Governor Jim Justice of West Virginia is pitching a plan that would ask the Department of Homeland Security to pay $15 to a utility company for every ton of Appalachian coal the company burns. Justice says President Trump is interested in the plan. [Bloomberg]

Coal no longer dominant source of energy in U. S.
Coal being replaced by other energy sources.

Why should Homeland Security foot the bill? Why should any government agency be stuck with paying for this backward thinking subsidy for a dying industry. The evidence on the demise of coal is in this graph from Bloomberg.

Nevertheless, Justice is touting his idea to Trump.

Here is more from Bloomberg’s report, Governor Says Trump Interested in His Plan to Prop Up Coal Mining.

In Justice’s eyes, the coal payments will be necessary because Trump’s moves to roll back regulations on the Appalachian coal industry won’t be enough to preserve it. The Appalachian coal sector has been shrinking for years as companies are forced to spend more money to access harder-to-reach seams of the fossil fuel. Meanwhile, competitors in regions including the Illinois Basin and Powder River Basin of Wyoming and Montana have much thicker coal seams that are cheaper to get to.

Critics say such a proposal would be expensive and misguided. U.S. power plants burned at least 110 million short tons of Appalachian coal in 2016, according to Andrew Cosgrove, an analyst at Bloomberg Intelligence.
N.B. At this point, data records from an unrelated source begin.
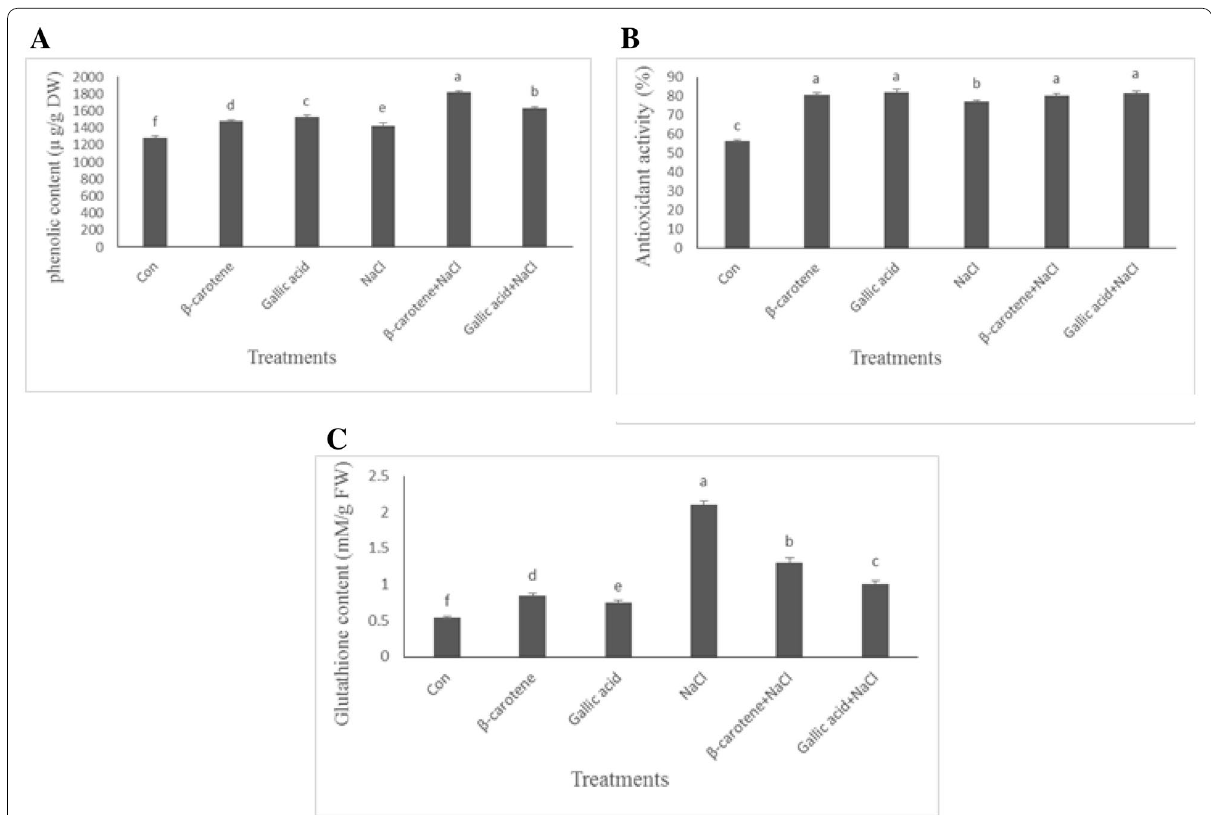
Fig. 5 Effect of β‑carotene and gallic acid, under saline and non‑saline conditions on the phenolic content ( A ), glutathione content ( B ), and DPPH radical scavenging activity ( C ) in Lepidium sativum seedlings. Columns with the same letters are not statistically different at 5% probability using Duncan’s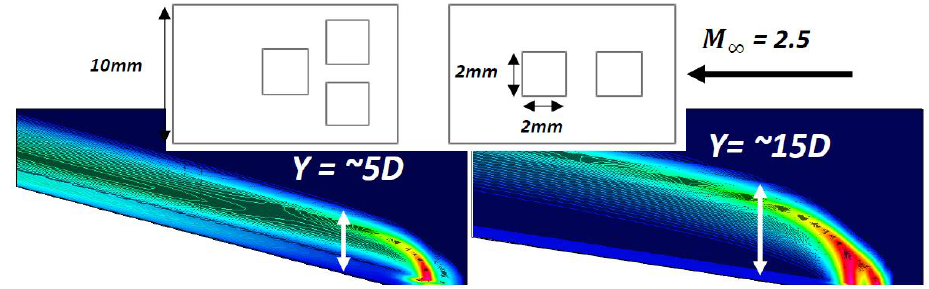
Figure 17. Case 2: Transverse jet penetration and wall distribution in terms of H 2 mass fraction (%H Mass).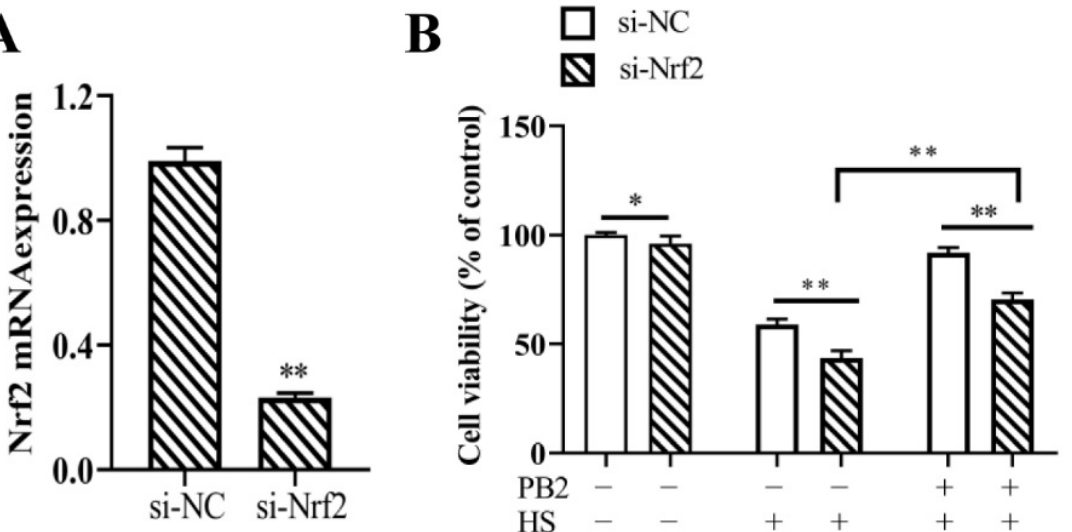
Figure 6. Efficiency of Nrf2 knockdown and its effect on MAC-T cell viability. ( A ) MAC-T cells were transfected with si-Nrf2 or si-NC for 12 h. After 48 h of transfection, cells were collected to detect Nrf2 mRNA expression level. n = 3. ( B ) Additionally, MAC-T cells were transfected with si-Nrf2 or si-NC for 12 h, then incubated with/without 25 µ M PB2 for 24 h, followed by HS treatment for 3 h and recovery for 6 h. Then, cell viability level was determined. n = 6. * p < 0.05, ** p < 0.01.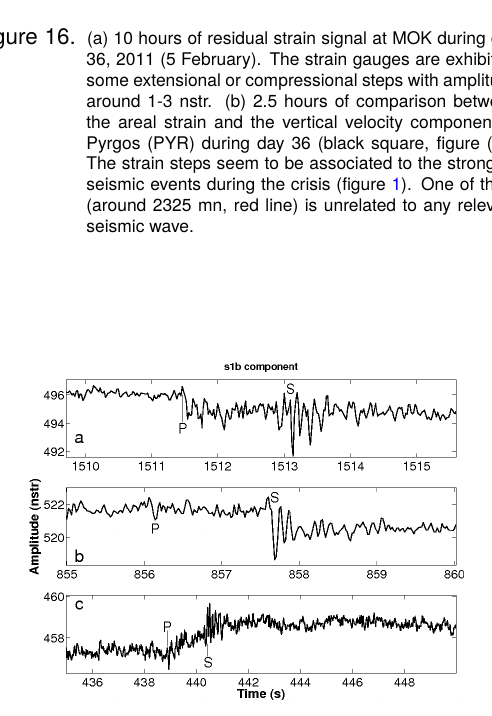
Figure 17. Example of strain variation at MOK on s1b component duringseismicepisodesofday36,2011(5February): (a) step after P-wave arrivals, (b) step after S-wave arrivals, (c) gradual deformation between P and S waves. In each case, the related amplitudes are around 1-3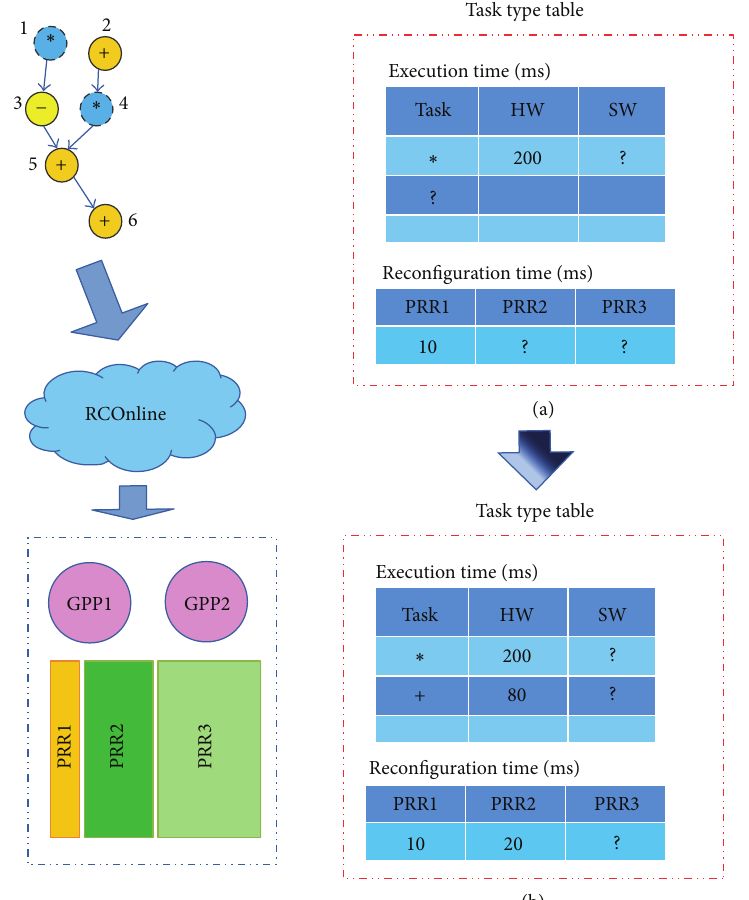
Figure 6: Learning in RCOnline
A payment of $15 for each of those tons would cost at least $1.65 billion.

Justice said he’s discussed the plan with, among others, Department of Energy Secretary Rick Perry, Vice President Mike Pence and Jared Kushner, Trump’s senior adviser and son-in-law.

Asked whether Trump is considering Justice’s plan to prop up the coal industry, White House spokeswoman Kelly Love said there’s nothing to announce at this time.

While it’s legitimate to worry about the reliability of the U.S. power grid, the decline of the coal industry isn’t raising much of a threat at a time of cheap and abundant gas and fast-growing wind and solar power, said Jason Bordoff, director of Columbia University’s Center on Global Energy Policy.

It’s “unfortunate and irresponsible” to float a policy idea like this, Bordoff said, when U.S. and global forces are causing a structural decline in the Appalachian coal sector and communities need to diversify the local economy.